Assignment:
A faithful copy of every record is needed here. Images must not appear in it.

Stored dataset items

****************************************

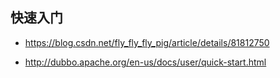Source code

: ## 快速入门

* https://blog.csdn.net/fly_fly_fly_pig/article/details/81812750

* http://dubbo.apache.org/en-us/docs/user/quick-start.html

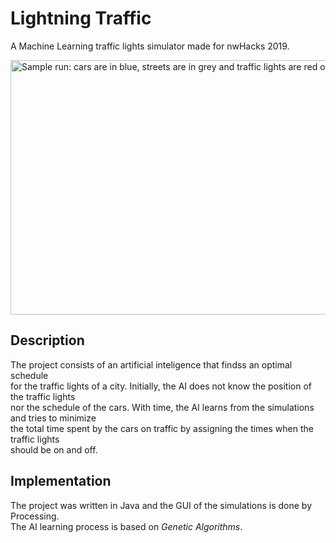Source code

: # Lightning Traffic
A Machine Learning traffic lights simulator made for nwHacks 2019.

<img src = "https://i.imgur.com/LSUmsVX.png" width="826" height="407" alt = "Sample run: cars are in blue, streets are in grey and traffic lights are red or green">

## Description

The project consists of an artificial inteligence that findss an optimal schedule  
for the traffic lights of a city. Initially, the AI does not know the position of the traffic lights    
nor the schedule of the cars. With time, the AI learns from the simulations and tries to minimize  
the total time spent by the cars on traffic by assigning the times when the traffic lights  
should be on and off.

## Implementation

The project was written in Java and the GUI of the simulations is done by Processing.  
The AI learning process is based on *Genetic Algorithms*.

****************************************

Answer section:
Source code

: ## 快速入门

* https://blog.csdn.net/fly_fly_fly_pig/article/details/81812750

* http://dubbo.apache.org/en-us/docs/user/quick-start.html

Source code

: # Lightning Traffic
A Machine Learning traffic lights simulator made for nwHacks 2019.

<img src = "https://i.imgur.com/LSUmsVX.png" width="826" height="407" alt = "Sample run: cars are in blue, streets are in grey and traffic lights are red or green">

## Description

The project consists of an artificial inteligence that findss an optimal schedule  
for the traffic lights of a city. Initially, the AI does not know the position of the traffic lights    
nor the schedule of the cars. With time, the AI learns from the simulations and tries to minimize  
the total time spent by the cars on traffic by assigning the times when the traffic lights  
should be on and off.

## Implementation

The project was written in Java and the GUI of the simulations is done by Processing.  
The AI learning process is based on *Genetic Algorithms*.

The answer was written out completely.